Thailand’s Stand on Violence against Women

The New Year sets my mind to work on something very personal to me. This is my resolution for 2013.

The increasing violence against women has been on the news for a long time. Physical and psychological violence against women that many take for granted.

I keep in touch with other Thai women on this matter because in Thailand there is a terrible stereotype that women can be hit and abused. Often it is treated like a joke by men but the dangers are real.

According to World Health Organization, “While sexual violence was considerably less frequent than physical violence in most settings, it was more frequent in provincial Bangladesh, Ethiopia and urban Thailand” and the most common act of violence experienced by women was being slapped by their partner, “from 9% in Japan to 52% in provincial Peru.”

In most places, between “11% and 21% of women reported being hit by a partner with his fists.”

In Thailand, the Ministry of Social Development and Human Security and the national campaigns conducted by Prime Minister Yingluck, have placed urgency in dealing with VAW issues. There are coordinated networks and administrative authorities that work to eradicate violence.

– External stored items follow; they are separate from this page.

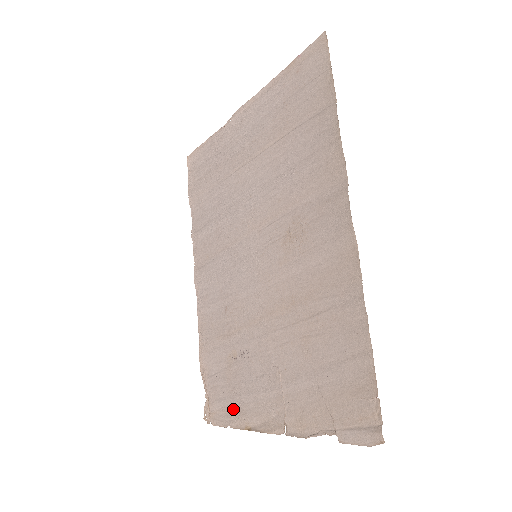
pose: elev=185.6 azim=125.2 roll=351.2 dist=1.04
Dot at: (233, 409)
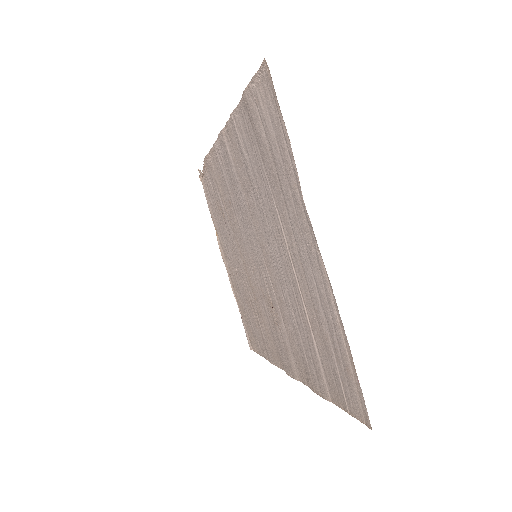
Dot at: (213, 214)
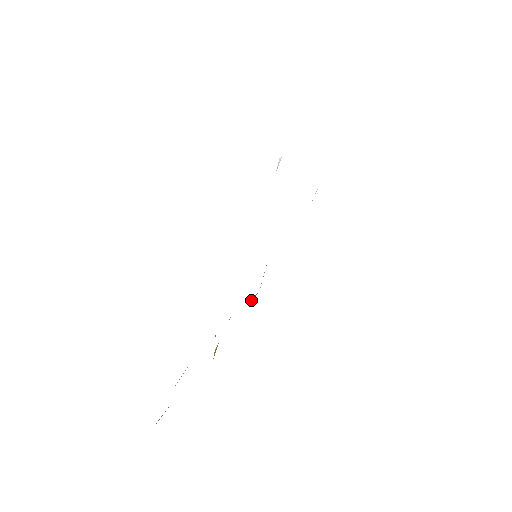
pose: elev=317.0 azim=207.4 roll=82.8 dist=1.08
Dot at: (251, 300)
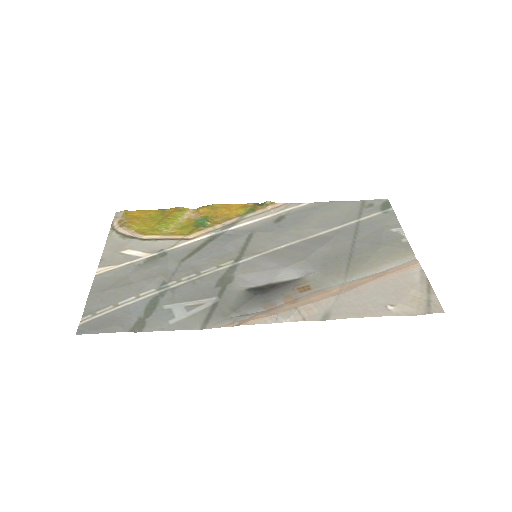
Dot at: (267, 204)
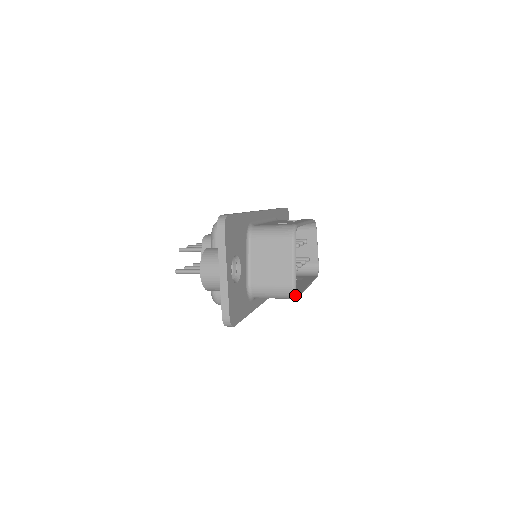
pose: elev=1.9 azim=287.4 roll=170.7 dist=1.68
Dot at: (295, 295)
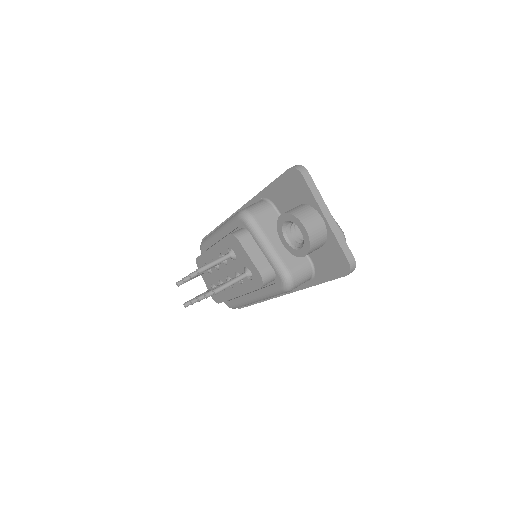
Dot at: occluded
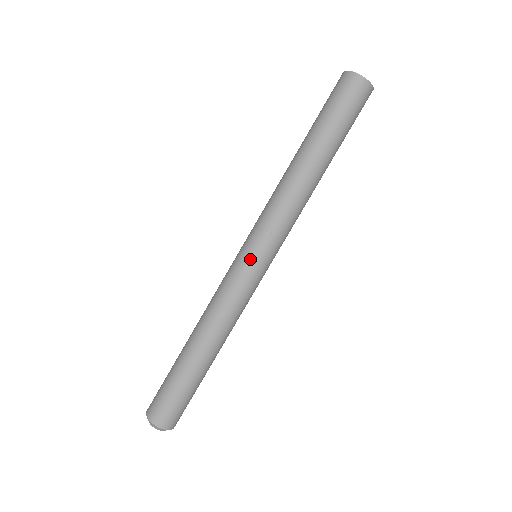
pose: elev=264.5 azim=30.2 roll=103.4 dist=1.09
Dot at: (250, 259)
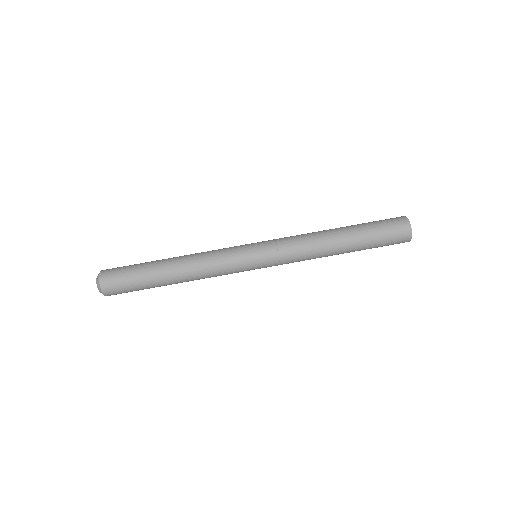
Dot at: (251, 245)
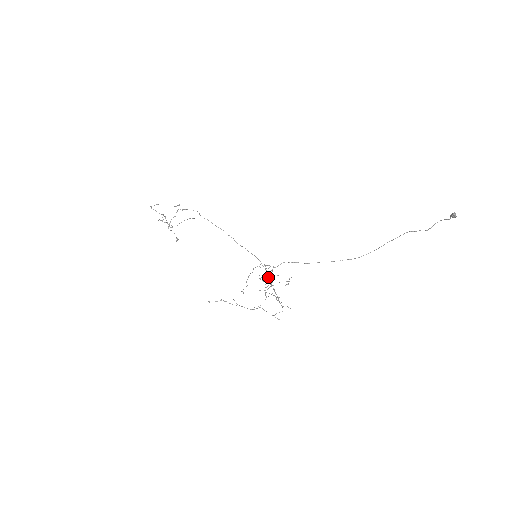
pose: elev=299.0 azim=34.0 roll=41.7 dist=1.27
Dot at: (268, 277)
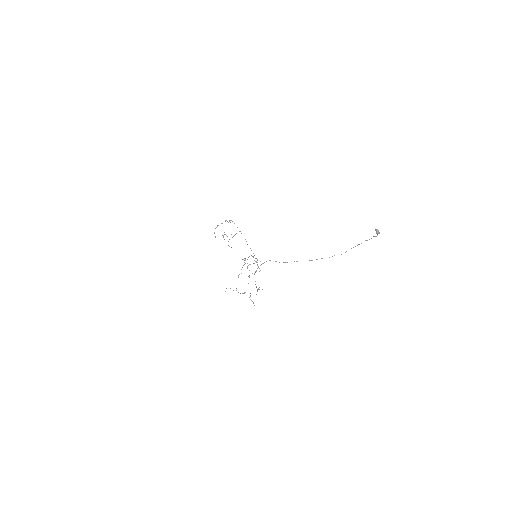
Dot at: (256, 270)
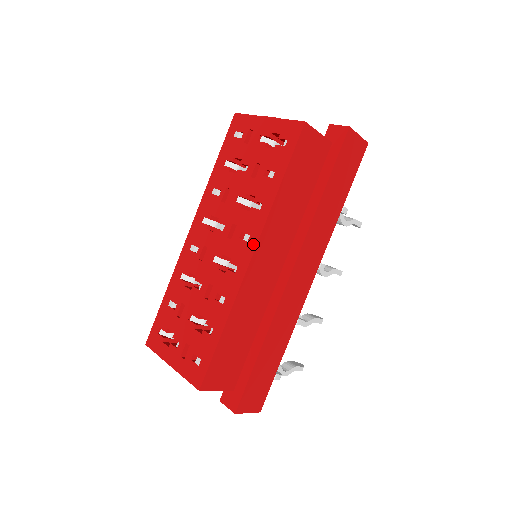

The legal framework of the Constitution also addresses the issue regarding violence against women in a number of its Sections as follows:

Section 30 : all persons are equal before the law and shall enjoy equal protection under the law. Men and women shall enjoy equal rights.

Section 40 : every child, youth, woman or aging or disabled person shall have the right to appropriate protection in judicial process and shall have the right to appropriate treatment in case related to sexual offences.

Section 52 : Children, youth, women and family members shall have the right to be protected by the State against violence and unfair treatment and shall have the right to medical treatment or rehabilitation upon the occurrence thereof.

Section 81 and 84 also describes the priority towards women against violence.

As such, Thailand’s NGOS, political parties, private sectors and society must push aside their petty differences and start raise awareness of VAW. Men should not avoid being involved, they are key to the eradication of VAW. We must all change our attitudes, for the sake of our future and present.

Let us start with making that resolution to help each other and educate others about equality and rights.